We're there, far above the clouds, more than 14,000 feet above sea level, and I am trying my best to count all the stars. There are more stars in that sky on that night than I have ever seen in my life before, or since, but I am determined to count every single one.
Occasionally a satellite whizzes right by and I gasp at the intrusion and wonder that there's all that junk in our skies and insist that we can't be polluting the skies in this way, that it can't possibly be that important.
You're strumming your guitar, the guitar that you've carried up the side of that mountain, because you've just discovered that you might even be able to play and it gives you such joy. You may only know a few chords, but you know all the words to all the songs that matter and all you want is to be able to sing the songs that people want to hear. Forever.
We're there, atop the Garden of the Gods, you with your guitar, me with nothing more than my smile of satisfaction that I actually made it to the tippy top without toppling right over the other side and tumbling down like Jill after her Jack when a helicopter appears and someone with a bullhorn demands to know if we're all right?
All right?
We're golden. We're sitting on top of the world. We're also just, perhaps, a little bit crazy. A stern sheriff informs us that tumbling down is far more common than not and we're lucky we're even alive. Our hearts have never really been a place where fear has dared to tread, however. Not even for a moment.
The walls of the auditorium are breathing heavily and are soaked with sweat and on stage, on that small stage, the band, our band is gathered around and is carrying all of us together on yet another psychedelic journey that goes on and on and on. We round a corner and smack right into a gay disco fairy complete with platform silver boots and rainbow tights leading an aerobics class for the beat challenged. Without even an exchange of words, we join right in and kick three steps right, two left, high five the person behind and pump our fists as if we've just won the golden gloves. The band kicks it into some higher plane and I can't even imagine how I'm ever, ever going to come back down. I'm grateful you're there to keep me from disappearing completely.
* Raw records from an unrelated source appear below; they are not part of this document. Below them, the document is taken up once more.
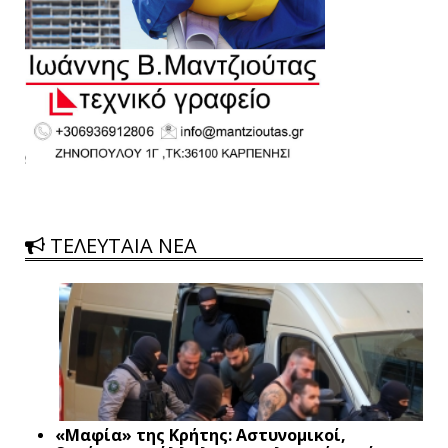
ΤΕΛΕΥΤΑΙΑ ΝΕΑ
«Μαφία» της Κρήτης: Αστυνομικοί,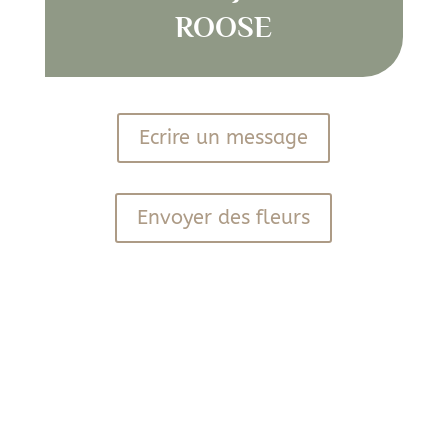
ROOSE
Ecrire un message
Envoyer des fleurs
PDF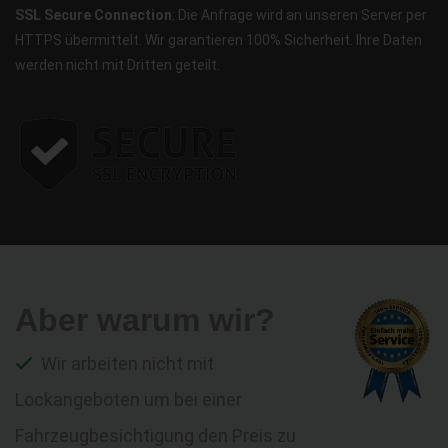
SSL Secure Connection
: Die Anfrage wird an unseren Server per
HTTPS übermittelt. Wir garantieren 100% Sicherheit. Ihre Daten
werden nicht mit Dritten geteilt.
Aber warum wir?
Wir arbeiten nicht mit
Lockangeboten um bei einer
Fahrzeugbesichtigung den Preis zu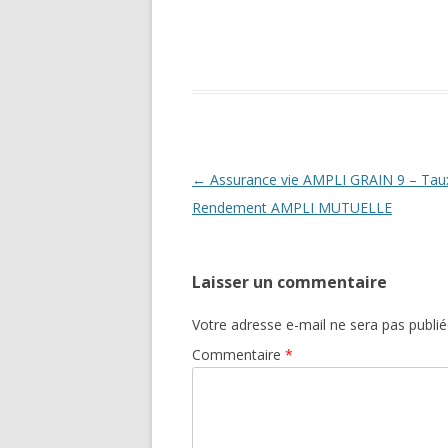
Navigation
←
Assurance vie AMPLI GRAIN 9 – Tau
des
Rendement AMPLI MUTUELLE
articles
Laisser un commentaire
Votre adresse e-mail ne sera pas publié
Commentaire
*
It is you. It is me. It is Clyde. It's one very old couch in a farmhouse far from California. It's an old rotary phone and a call from TB that has shared the tragic news that Jerry Garcia has died. There are tears on my cheeks. What frightens me more are the sobs that wrack your body. I had never seen you cry.
There are firemen in the house. Men in yellow coats and a paramedic and I can not tell you my own name. I have no idea who I am or what day it is or where we are. I just know that I know you. I am certain of you. The rest is a complete mystery and even as I travel the winding slippery mountain roads to the hospital in our sea coast town I have trouble sorting out how I got there, in that ambulance or why it was necessary or where it is that they're taking me. The only thing, the sole thing, the very single thing that is certain is you.
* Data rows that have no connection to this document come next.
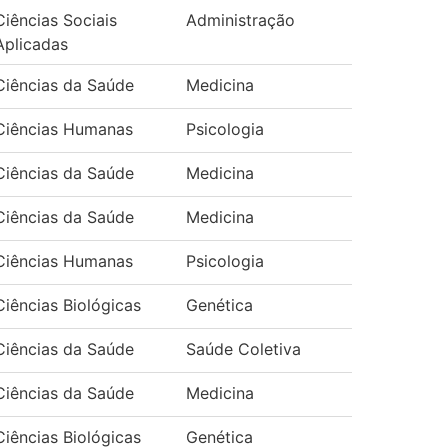
Ciências Sociais
Administração
Aplicadas
Ciências da Saúde
Medicina
Ciências Humanas
Psicologia
Ciências da Saúde
Medicina
Ciências da Saúde
Medicina
Ciências Humanas
Psicologia
Ciências Biológicas
Genética
Ciências da Saúde
Saúde Coletiva
Ciências da Saúde
Medicina
Ciências Biológicas
Genética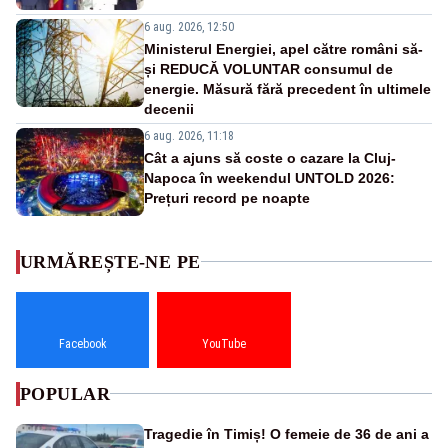
6 aug. 2026, 12:50
Ministerul Energiei, apel către români să-
și REDUCĂ VOLUNTAR consumul de
energie. Măsură fără precedent în ultimele
decenii
6 aug. 2026, 11:18
Cât a ajuns să coste o cazare la Cluj-
Napoca în weekendul UNTOLD 2026:
Prețuri record pe noapte
URMĂREȘTE-NE PE
Facebook
YouTube
POPULAR
Tragedie în Timiș! O femeie de 36 de ani a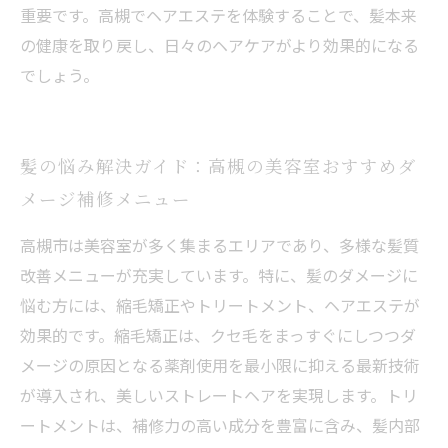
重要です。高槻でヘアエステを体験することで、髪本来
の健康を取り戻し、日々のヘアケアがより効果的になる
でしょう。
髪の悩み解決ガイド：高槻の美容室おすすめダ
メージ補修メニュー
高槻市は美容室が多く集まるエリアであり、多様な髪質
改善メニューが充実しています。特に、髪のダメージに
悩む方には、縮毛矯正やトリートメント、ヘアエステが
効果的です。縮毛矯正は、クセ毛をまっすぐにしつつダ
メージの原因となる薬剤使用を最小限に抑える最新技術
が導入され、美しいストレートヘアを実現します。トリ
ートメントは、補修力の高い成分を豊富に含み、髪内部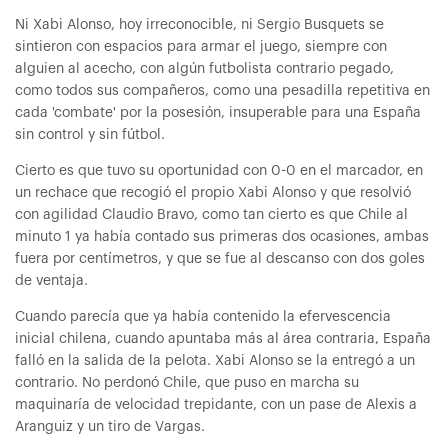
Ni Xabi Alonso, hoy irreconocible, ni Sergio Busquets se
sintieron con espacios para armar el juego, siempre con
alguien al acecho, con algún futbolista contrario pegado,
como todos sus compañeros, como una pesadilla repetitiva en
cada 'combate' por la posesión, insuperable para una España
sin control y sin fútbol.
Cierto es que tuvo su oportunidad con 0-0 en el marcador, en
un rechace que recogió el propio Xabi Alonso y que resolvió
con agilidad Claudio Bravo, como tan cierto es que Chile al
minuto 1 ya había contado sus primeras dos ocasiones, ambas
fuera por centímetros, y que se fue al descanso con dos goles
de ventaja.
Cuando parecía que ya había contenido la efervescencia
inicial chilena, cuando apuntaba más al área contraria, España
falló en la salida de la pelota. Xabi Alonso se la entregó a un
contrario. No perdonó Chile, que puso en marcha su
maquinaría de velocidad trepidante, con un pase de Alexis a
Aranguiz y un tiro de Vargas.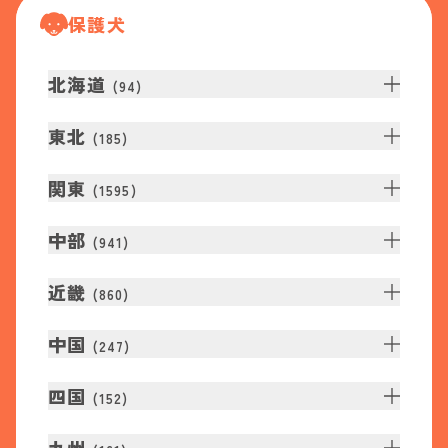
保護犬
北海道
(
94
)
東北
(
185
)
関東
(
1595
)
中部
(
941
)
近畿
(
860
)
中国
(
247
)
四国
(
152
)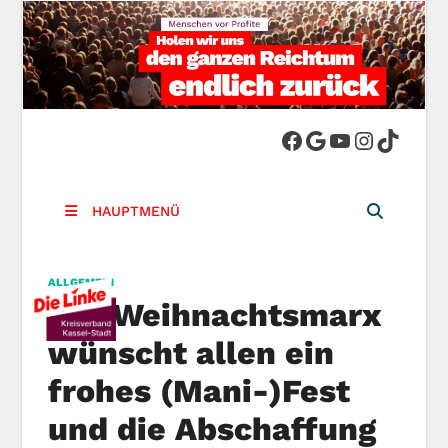
DIE LINKE.
Die Linke in Stadt-Kassel
Kreisverband
HAUPTMENÜ
Kassel-Stadt
ALLGEMEIN
Der Weihnachtsmarx
wünscht allen ein
frohes (Mani-)Fest
und die Abschaffung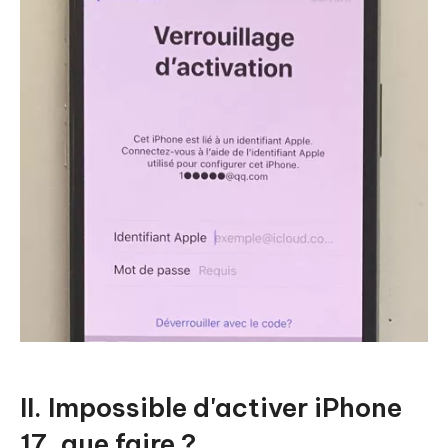
II. Impossible d'activer iPhone
17, que faire ?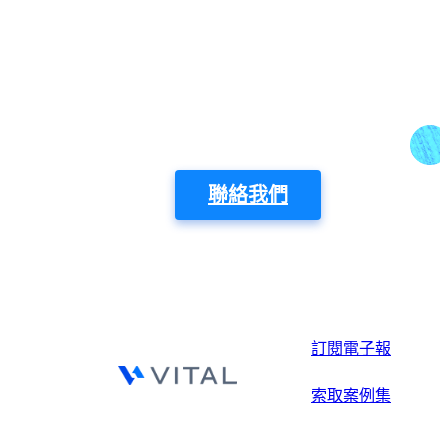
準備好開始使用了嗎？
電話：02-2592-6609
Email：vital@gss.com.tw
聯絡我們
訂閱電子報
索取案例集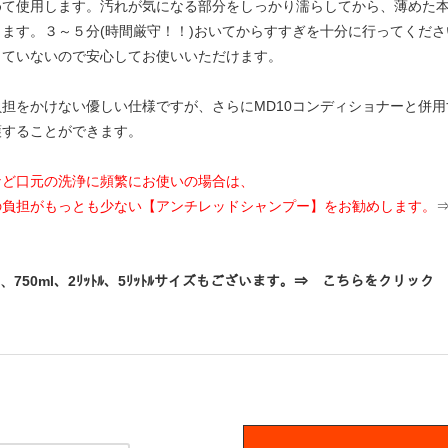
めて使用します。汚れが気になる部分をしっかり濡らしてから、薄めた
ます。３～５分(時間厳守！！)おいてからすすぎを十分に行ってくださ
っていないので安心してお使いいただけます。
担をかけない優しい仕様ですが、さらにMD10コンディショナーと併
護することができます。
など口元の洗浄に頻繁にお使いの場合は、
の負担がもっとも少ない【アンチレッドシャンプー】をお勧めします。
l、750ml、2ﾘｯﾄﾙ、5ﾘｯﾄﾙサイズもございます。⇒
こちら
をクリック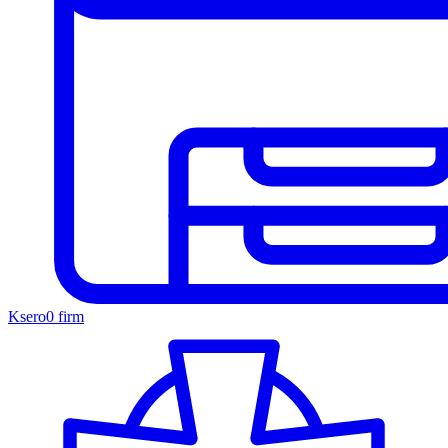
Ksero
0 firm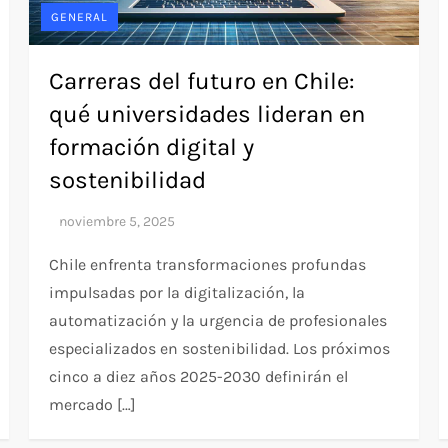
GENERAL
Carreras del futuro en Chile:
qué universidades lideran en
formación digital y
sostenibilidad
Chile enfrenta transformaciones profundas
impulsadas por la digitalización, la
automatización y la urgencia de profesionales
especializados en sostenibilidad. Los próximos
cinco a diez años 2025-2030 definirán el
mercado […]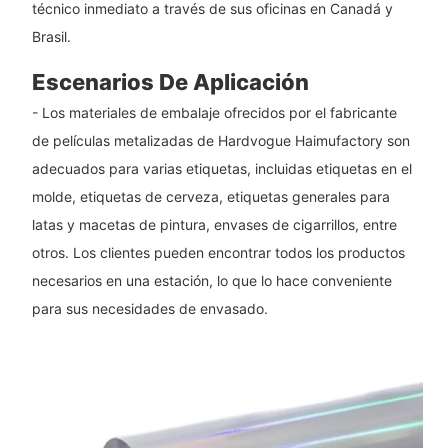
técnico inmediato a través de sus oficinas en Canadá y
Brasil.
Escenarios De Aplicación
- Los materiales de embalaje ofrecidos por el fabricante
de películas metalizadas de Hardvogue Haimufactory son
adecuados para varias etiquetas, incluidas etiquetas en el
molde, etiquetas de cerveza, etiquetas generales para
latas y macetas de pintura, envases de cigarrillos, entre
otros. Los clientes pueden encontrar todos los productos
necesarios en una estación, lo que lo hace conveniente
para sus necesidades de envasado.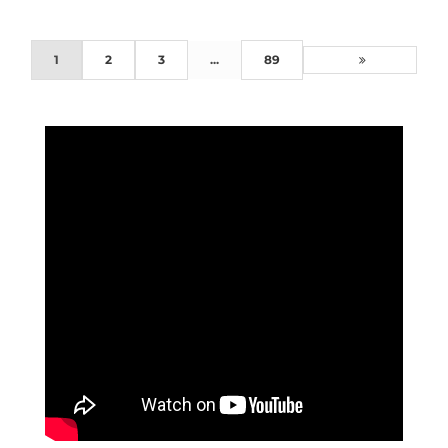
1
2
3
...
89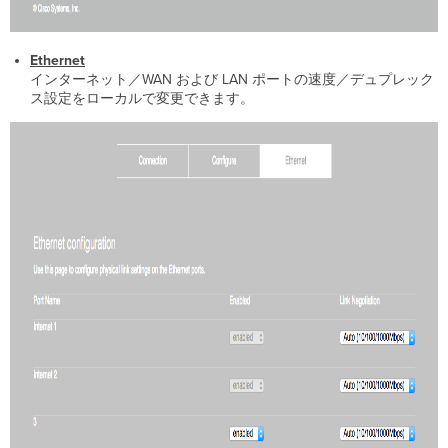
Ethernet
インターネット／WAN および LAN ポートの速度／デュプレック
ス設定をローカルで変更できます。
We're in the middle of a corn field. In the middle of Iowa. In a car that no longer seems to want to run. Broken. Down. In that car, in the middle of that corn field, in the middle of Iowa, in the middle of the night, with no where to go and no way to get there, we share secrets and dreams and stories. After all these years of life entertwined like a very tangled ball of twine it almost seems impossible that there would be any stories or secrets left to share.
But there are always more. Layers to take off. We're never, ever, truly revealed. Or naked. Until we absolutely must be.
I am certain, quite, that you will never read this or know that as so many years have finally passed, that as so many years have come and gone, the crisp and jagged edges of my memories of us have softened and turned truly rosey. The real love I always had for you is all that is left for me to hold.
I still do.
Moment's Notice came on the radio tonight as I drove through the dark craggy hills of Utah. I hesitated to turn the station so I wouldn't remember. I turned it up and allowed myself to really remember. Like an old favorite film. All the good. All of You.